Avastin to treat metastatic colorectal cancer

Avastin (bevacizumab) is approved to treat metastatic colorectal cancer, or mCRC, for first- or second-line treatment in combination with intravenous fluorouracil–based chemotherapy. Avastin is also approved as a second-line treatment, when used with fluoropyrimidine-based (combined with irinotecan or oxaliplatin) chemotherapy, after cancer progresses following a first-line treatment that includes Avastin.

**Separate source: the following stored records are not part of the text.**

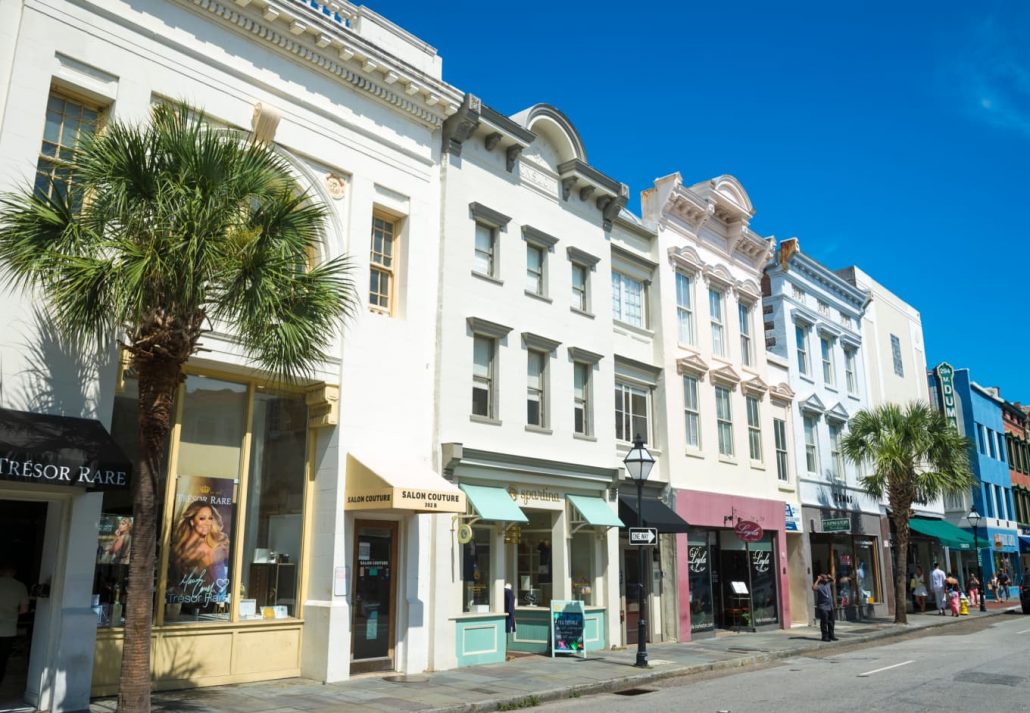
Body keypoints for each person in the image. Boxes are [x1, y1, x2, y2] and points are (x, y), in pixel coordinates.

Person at [171, 502, 230, 600]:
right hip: (190, 601)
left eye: (210, 518)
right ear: (192, 522)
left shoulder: (220, 544)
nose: (207, 522)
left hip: (218, 600)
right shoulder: (182, 550)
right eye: (202, 518)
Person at [0, 561, 29, 682]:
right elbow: (24, 610)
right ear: (14, 573)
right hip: (8, 628)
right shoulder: (20, 586)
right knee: (2, 659)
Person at [812, 573, 837, 642]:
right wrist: (818, 579)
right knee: (824, 622)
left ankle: (831, 635)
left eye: (826, 578)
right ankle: (825, 637)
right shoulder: (819, 586)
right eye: (824, 578)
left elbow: (834, 581)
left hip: (830, 606)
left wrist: (830, 577)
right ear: (821, 579)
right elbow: (813, 588)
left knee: (831, 622)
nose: (826, 579)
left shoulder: (828, 584)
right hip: (823, 607)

Keep in mind that Avastin is not approved for use after surgery was used as the primary treatment in patients with colon cancer which has not spread to other parts of the body.

Patients with recurrent glioblastoma (a form of brain cancer) who were treated with Avastin® (bevacizumab) alone experienced a slight survival advantage compared with patients treated with Avastin plus Camptosar® (irinotecan). These results were presented at the 2008 annual meeting of the American Society of Clinical Oncology.

How effective is Avastin for brain tumors?

The median overall survival was 7 months and the 9-month and 12-month overall survival was 28.1% and 20.6%, respectively. The objective response rate was 23.1%. The most common documented reason for bevacizumab discontinuation was disease progression (66.9%), followed by toxicity (6.9%).